**TASK ITEM**
Stop at the line containing "3.2.1. фамилию, имя, отчество Пользователя;": write out every line from the beginning of the entries up to and including it, minus the pictures.

Saved data entries:
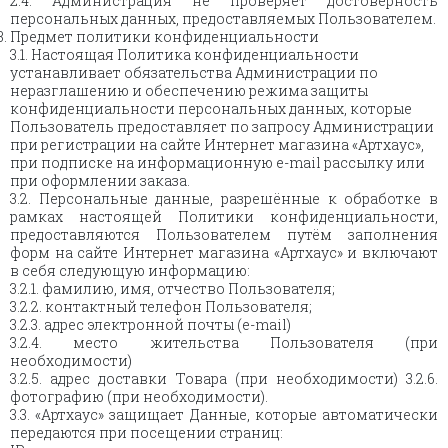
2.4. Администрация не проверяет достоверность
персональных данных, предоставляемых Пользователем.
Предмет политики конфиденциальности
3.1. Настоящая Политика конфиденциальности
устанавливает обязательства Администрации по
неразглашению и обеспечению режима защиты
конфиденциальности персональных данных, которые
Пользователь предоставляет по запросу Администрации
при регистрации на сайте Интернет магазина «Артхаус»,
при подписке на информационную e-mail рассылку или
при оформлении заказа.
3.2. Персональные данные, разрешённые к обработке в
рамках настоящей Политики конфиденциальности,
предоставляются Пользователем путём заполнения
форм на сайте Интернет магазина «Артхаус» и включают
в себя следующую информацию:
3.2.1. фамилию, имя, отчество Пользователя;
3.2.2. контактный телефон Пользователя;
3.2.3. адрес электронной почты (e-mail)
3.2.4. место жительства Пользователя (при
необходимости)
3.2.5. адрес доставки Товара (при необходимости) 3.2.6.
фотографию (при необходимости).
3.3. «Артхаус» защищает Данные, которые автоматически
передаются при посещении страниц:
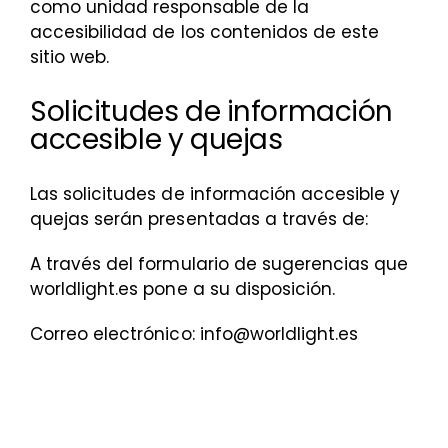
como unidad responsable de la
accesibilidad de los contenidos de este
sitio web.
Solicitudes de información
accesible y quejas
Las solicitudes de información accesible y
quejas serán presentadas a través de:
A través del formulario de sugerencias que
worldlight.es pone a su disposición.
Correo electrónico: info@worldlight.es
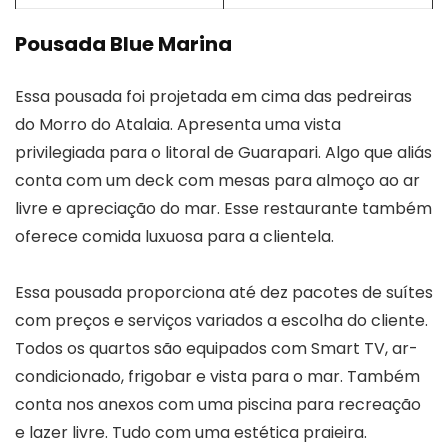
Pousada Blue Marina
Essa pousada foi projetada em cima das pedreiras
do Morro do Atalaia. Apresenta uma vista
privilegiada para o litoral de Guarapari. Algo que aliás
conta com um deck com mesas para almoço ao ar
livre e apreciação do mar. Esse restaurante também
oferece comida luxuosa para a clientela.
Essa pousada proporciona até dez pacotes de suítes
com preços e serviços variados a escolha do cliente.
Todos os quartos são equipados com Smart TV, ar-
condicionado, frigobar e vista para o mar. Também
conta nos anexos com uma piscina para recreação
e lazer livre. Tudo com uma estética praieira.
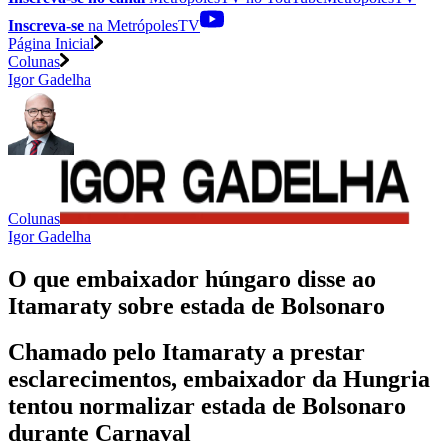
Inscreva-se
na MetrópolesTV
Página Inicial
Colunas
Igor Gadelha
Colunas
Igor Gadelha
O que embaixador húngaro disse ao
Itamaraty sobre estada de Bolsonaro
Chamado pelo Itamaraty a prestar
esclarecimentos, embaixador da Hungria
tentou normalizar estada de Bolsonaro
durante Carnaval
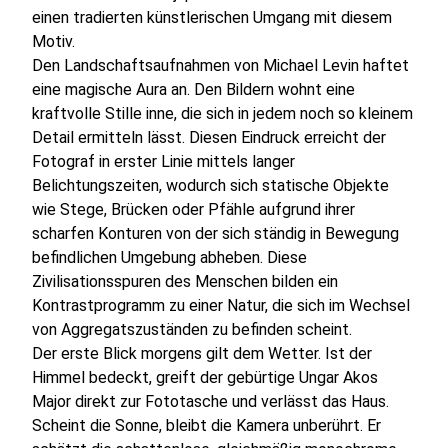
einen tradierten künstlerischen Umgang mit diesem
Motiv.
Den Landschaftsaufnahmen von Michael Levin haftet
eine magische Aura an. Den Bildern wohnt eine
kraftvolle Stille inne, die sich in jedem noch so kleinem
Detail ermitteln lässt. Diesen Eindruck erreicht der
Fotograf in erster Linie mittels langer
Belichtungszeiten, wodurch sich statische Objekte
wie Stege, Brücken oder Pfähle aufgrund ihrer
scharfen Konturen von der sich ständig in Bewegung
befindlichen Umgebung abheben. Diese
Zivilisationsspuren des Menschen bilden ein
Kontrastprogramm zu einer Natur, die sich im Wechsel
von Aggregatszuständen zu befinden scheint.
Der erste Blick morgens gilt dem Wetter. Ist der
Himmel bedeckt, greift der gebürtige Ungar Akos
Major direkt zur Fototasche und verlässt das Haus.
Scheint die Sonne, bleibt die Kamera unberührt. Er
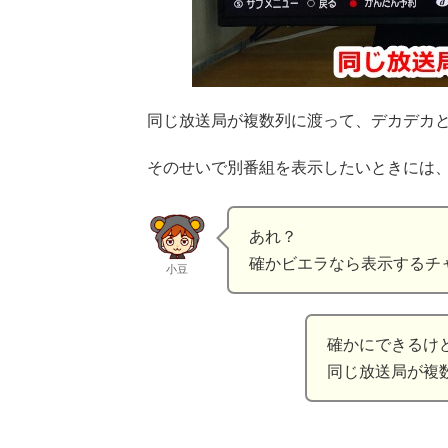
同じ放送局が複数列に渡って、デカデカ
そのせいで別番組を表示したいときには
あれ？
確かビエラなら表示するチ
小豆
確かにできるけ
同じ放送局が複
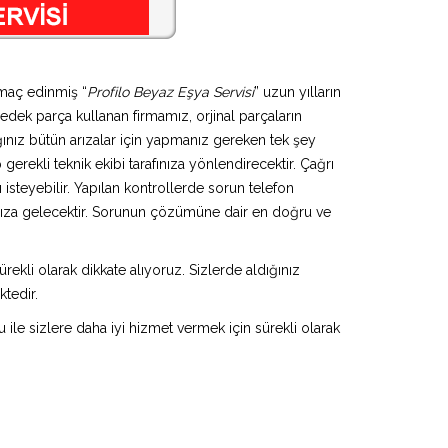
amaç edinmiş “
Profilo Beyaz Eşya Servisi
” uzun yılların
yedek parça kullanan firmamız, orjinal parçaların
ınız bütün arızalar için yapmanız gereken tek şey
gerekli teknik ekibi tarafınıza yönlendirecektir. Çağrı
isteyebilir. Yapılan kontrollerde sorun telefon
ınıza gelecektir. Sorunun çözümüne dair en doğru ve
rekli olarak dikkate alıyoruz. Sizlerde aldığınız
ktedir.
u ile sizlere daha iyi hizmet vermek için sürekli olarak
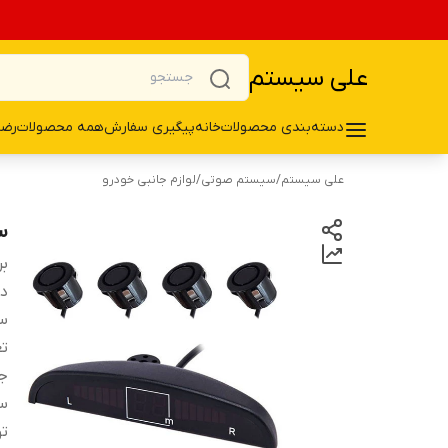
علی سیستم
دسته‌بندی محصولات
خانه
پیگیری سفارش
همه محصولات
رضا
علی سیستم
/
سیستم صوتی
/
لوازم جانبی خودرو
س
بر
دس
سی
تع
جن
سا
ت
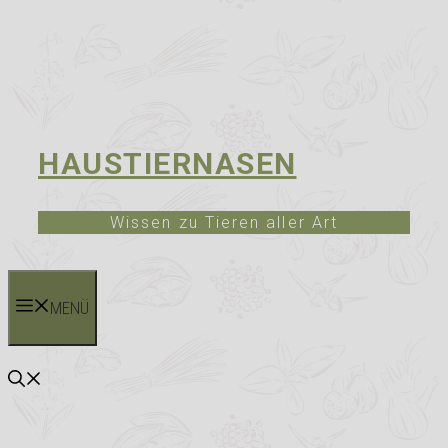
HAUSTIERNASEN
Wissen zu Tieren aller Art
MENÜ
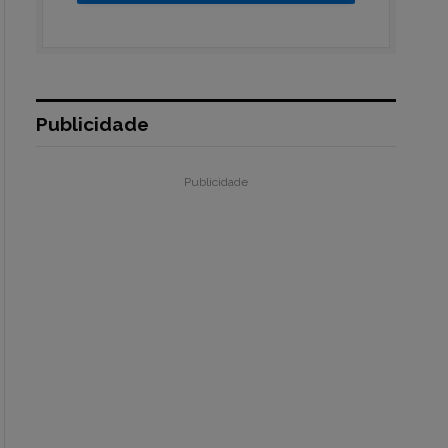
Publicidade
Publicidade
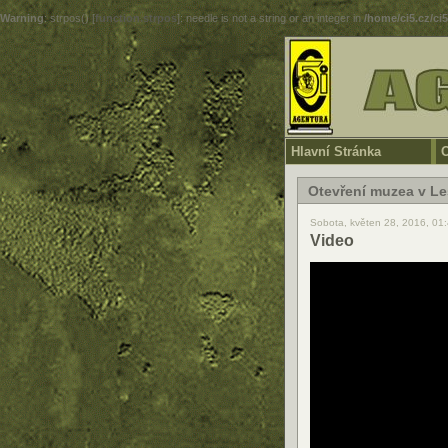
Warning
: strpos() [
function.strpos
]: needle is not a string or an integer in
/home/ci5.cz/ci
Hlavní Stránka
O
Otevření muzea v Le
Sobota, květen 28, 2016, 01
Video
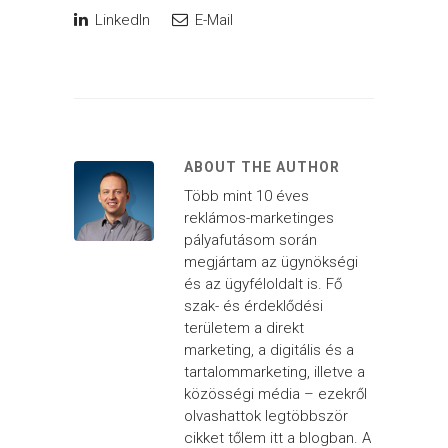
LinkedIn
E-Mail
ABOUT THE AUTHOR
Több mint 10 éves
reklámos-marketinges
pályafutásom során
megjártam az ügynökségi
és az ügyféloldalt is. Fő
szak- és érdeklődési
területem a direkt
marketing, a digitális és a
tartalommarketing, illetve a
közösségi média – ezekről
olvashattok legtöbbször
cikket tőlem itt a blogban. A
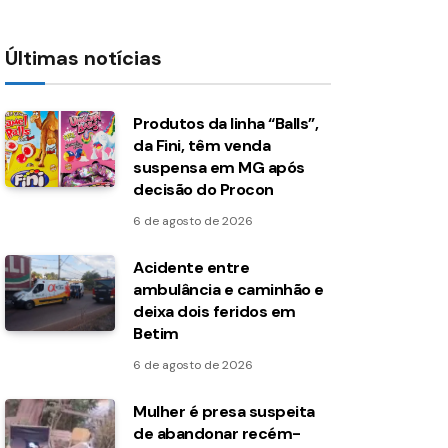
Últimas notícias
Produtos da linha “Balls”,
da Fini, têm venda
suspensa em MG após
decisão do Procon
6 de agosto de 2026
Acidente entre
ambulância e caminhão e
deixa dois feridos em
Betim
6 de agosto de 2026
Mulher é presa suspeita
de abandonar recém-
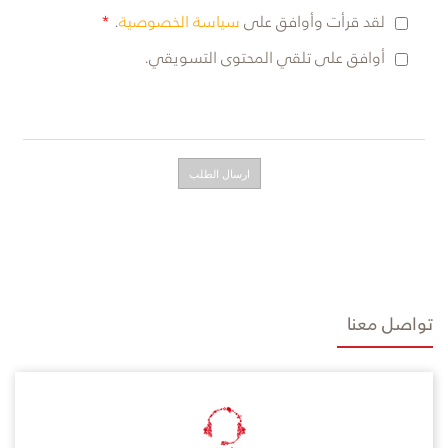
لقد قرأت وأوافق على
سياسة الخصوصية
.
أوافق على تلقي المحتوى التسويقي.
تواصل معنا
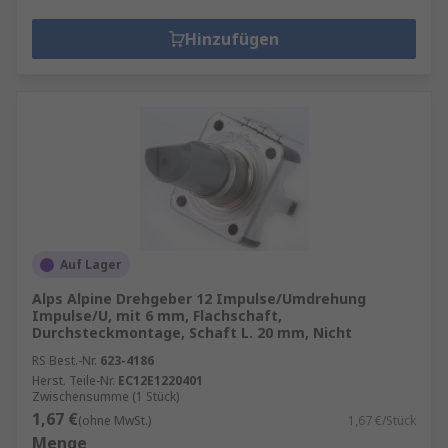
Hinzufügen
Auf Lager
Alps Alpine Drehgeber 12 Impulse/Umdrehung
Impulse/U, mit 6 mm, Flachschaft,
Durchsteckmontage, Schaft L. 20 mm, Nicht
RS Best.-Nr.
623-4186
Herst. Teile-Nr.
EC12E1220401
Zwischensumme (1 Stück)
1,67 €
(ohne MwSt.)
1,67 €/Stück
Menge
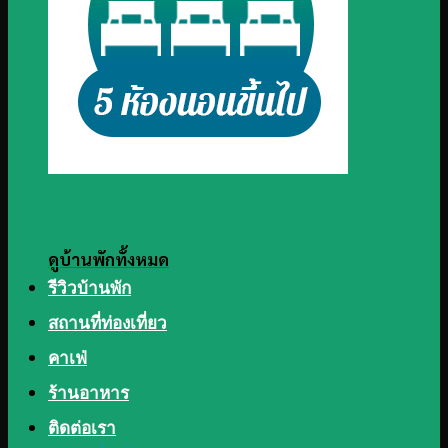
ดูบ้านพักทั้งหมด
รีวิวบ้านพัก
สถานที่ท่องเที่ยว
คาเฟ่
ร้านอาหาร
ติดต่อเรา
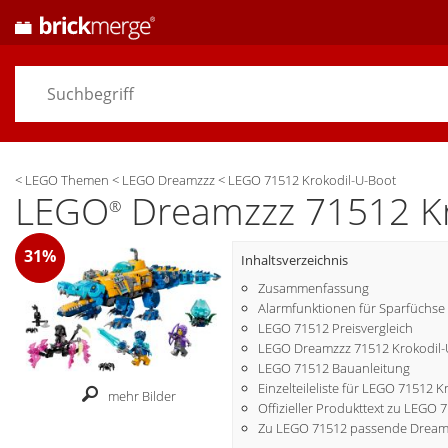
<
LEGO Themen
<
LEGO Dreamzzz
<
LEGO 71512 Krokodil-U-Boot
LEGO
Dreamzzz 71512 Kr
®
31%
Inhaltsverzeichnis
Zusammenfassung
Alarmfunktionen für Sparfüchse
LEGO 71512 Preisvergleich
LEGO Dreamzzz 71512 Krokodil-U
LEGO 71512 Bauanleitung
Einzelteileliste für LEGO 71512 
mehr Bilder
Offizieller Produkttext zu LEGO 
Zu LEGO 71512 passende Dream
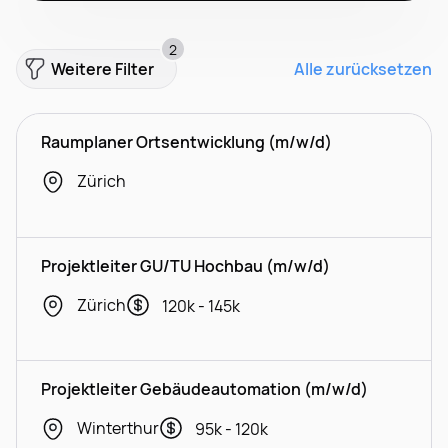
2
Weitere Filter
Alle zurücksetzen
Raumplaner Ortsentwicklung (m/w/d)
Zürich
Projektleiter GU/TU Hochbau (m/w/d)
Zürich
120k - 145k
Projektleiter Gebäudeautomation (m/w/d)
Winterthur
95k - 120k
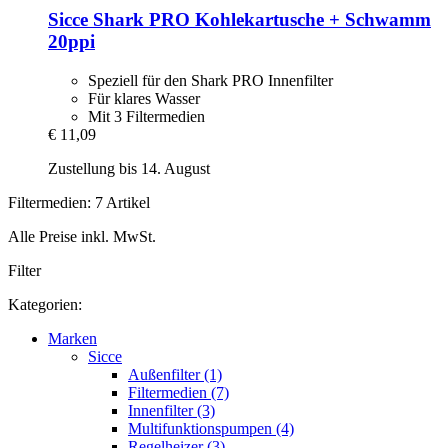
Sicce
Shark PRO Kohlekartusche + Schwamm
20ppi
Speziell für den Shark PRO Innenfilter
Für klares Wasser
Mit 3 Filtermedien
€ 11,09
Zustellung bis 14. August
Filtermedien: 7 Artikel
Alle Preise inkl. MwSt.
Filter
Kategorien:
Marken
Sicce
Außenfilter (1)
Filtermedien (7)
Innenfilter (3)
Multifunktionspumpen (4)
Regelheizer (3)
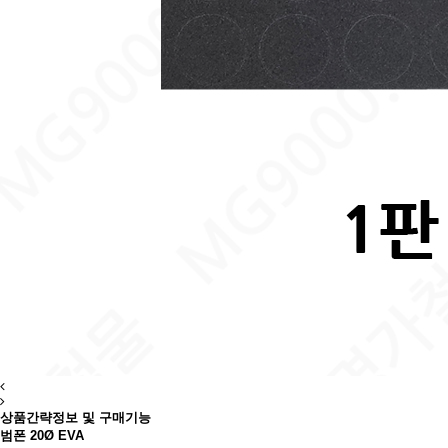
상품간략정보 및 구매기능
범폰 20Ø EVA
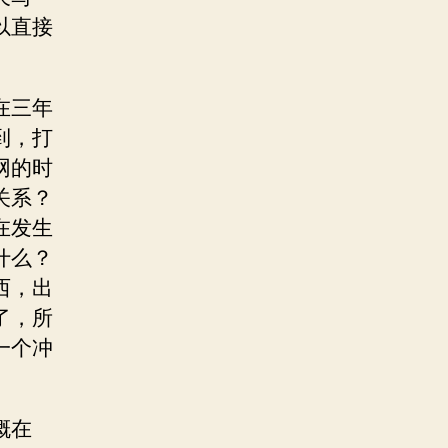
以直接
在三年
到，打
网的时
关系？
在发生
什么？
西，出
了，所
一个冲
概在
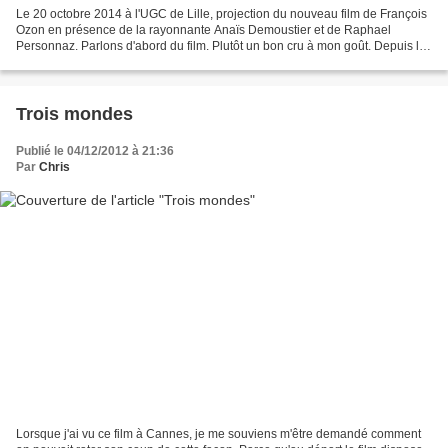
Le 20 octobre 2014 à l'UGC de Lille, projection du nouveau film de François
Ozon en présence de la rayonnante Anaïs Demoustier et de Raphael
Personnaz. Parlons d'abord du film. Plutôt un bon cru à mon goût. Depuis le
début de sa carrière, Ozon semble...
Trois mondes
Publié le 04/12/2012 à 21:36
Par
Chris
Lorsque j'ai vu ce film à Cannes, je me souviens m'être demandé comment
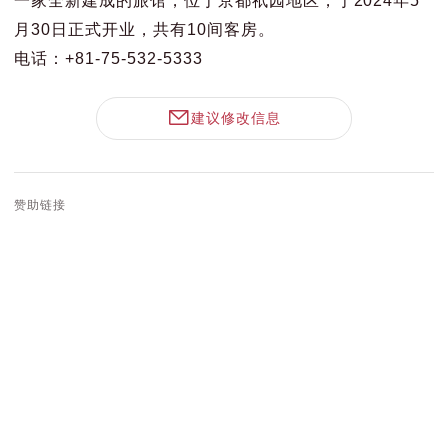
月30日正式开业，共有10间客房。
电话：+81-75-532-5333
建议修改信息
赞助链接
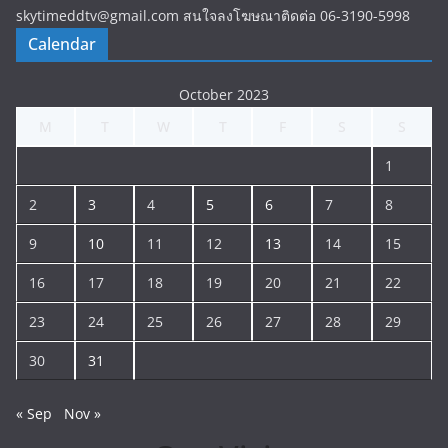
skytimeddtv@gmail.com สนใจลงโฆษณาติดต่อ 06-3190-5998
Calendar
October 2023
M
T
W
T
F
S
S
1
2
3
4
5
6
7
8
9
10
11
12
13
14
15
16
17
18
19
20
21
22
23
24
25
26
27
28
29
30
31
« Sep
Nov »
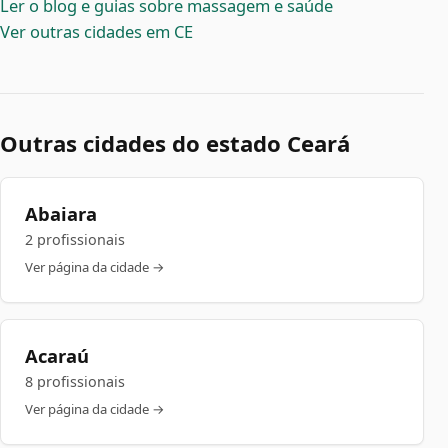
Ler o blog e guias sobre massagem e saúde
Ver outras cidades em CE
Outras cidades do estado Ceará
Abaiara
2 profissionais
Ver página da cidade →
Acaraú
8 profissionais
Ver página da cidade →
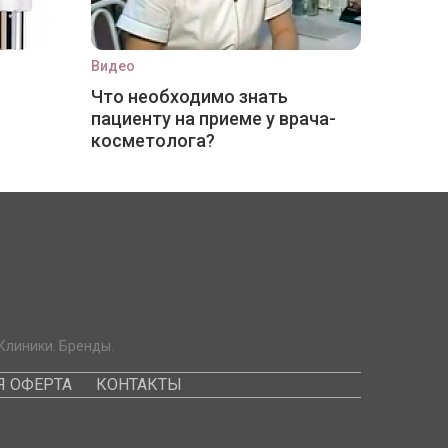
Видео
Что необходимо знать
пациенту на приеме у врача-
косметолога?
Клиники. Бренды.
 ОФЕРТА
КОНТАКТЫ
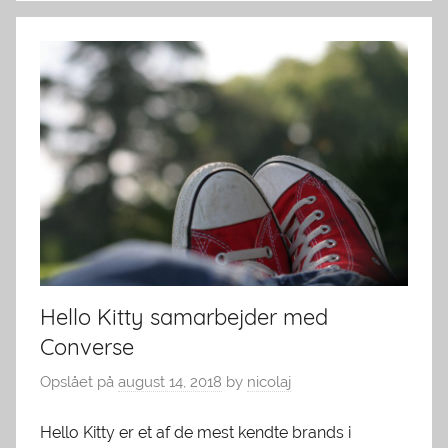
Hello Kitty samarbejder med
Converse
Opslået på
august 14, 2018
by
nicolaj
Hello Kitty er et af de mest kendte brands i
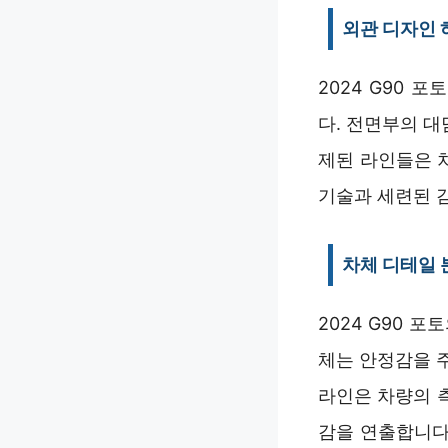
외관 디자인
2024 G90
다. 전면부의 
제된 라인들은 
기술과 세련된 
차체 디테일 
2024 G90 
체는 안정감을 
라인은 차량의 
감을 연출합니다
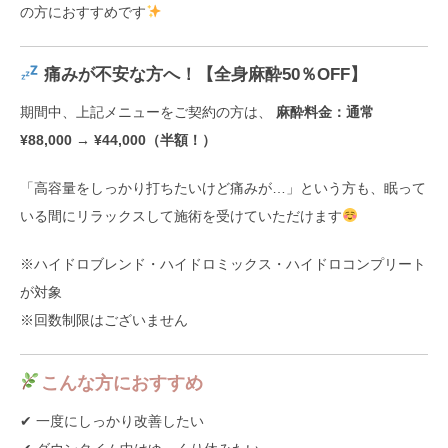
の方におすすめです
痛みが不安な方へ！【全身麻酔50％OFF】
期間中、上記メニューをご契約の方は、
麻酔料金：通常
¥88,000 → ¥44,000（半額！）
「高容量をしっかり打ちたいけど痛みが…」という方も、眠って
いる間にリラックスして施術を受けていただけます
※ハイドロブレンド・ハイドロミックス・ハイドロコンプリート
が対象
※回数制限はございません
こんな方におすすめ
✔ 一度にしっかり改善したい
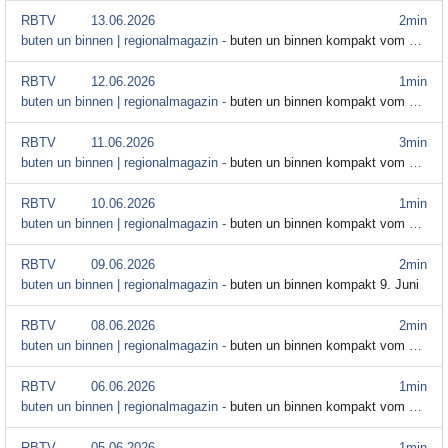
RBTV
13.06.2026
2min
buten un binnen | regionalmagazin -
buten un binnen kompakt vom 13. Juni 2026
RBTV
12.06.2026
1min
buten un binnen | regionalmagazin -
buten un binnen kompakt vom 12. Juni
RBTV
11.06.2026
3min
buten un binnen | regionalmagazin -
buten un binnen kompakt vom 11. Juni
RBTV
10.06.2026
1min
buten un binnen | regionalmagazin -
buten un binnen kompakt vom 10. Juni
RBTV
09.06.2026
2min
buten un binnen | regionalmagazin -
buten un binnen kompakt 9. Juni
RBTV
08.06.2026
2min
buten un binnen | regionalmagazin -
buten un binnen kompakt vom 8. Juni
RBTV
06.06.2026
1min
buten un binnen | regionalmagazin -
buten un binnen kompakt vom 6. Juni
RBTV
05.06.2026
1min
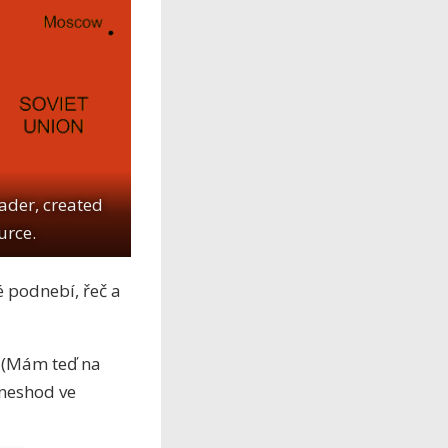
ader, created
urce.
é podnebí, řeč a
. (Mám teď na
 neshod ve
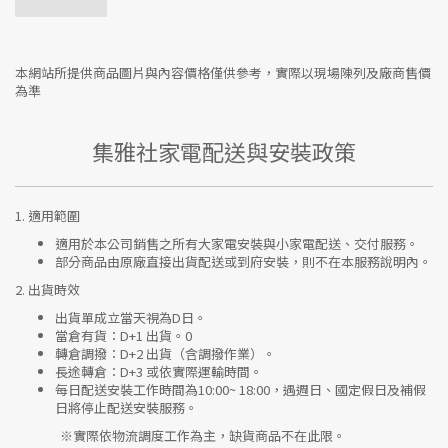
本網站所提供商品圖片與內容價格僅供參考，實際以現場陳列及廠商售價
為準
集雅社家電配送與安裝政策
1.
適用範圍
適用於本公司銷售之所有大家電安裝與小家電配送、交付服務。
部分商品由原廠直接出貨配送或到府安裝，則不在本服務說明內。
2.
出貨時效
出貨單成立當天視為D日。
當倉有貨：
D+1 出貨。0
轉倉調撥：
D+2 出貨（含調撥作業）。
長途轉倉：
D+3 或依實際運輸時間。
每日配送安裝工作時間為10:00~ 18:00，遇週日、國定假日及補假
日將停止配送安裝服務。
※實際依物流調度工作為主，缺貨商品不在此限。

**ANSWER BELOW**
2.4. Администрация не проверяет достоверность
персональных данных, предоставляемых Пользователем.
Предмет политики конфиденциальности
3.1. Настоящая Политика конфиденциальности
устанавливает обязательства Администрации по
неразглашению и обеспечению режима защиты
конфиденциальности персональных данных, которые
Пользователь предоставляет по запросу Администрации
при регистрации на сайте Интернет магазина «Артхаус»,
при подписке на информационную e-mail рассылку или
при оформлении заказа.
3.2. Персональные данные, разрешённые к обработке в
рамках настоящей Политики конфиденциальности,
предоставляются Пользователем путём заполнения
форм на сайте Интернет магазина «Артхаус» и включают
в себя следующую информацию:
3.2.1. фамилию, имя, отчество Пользователя;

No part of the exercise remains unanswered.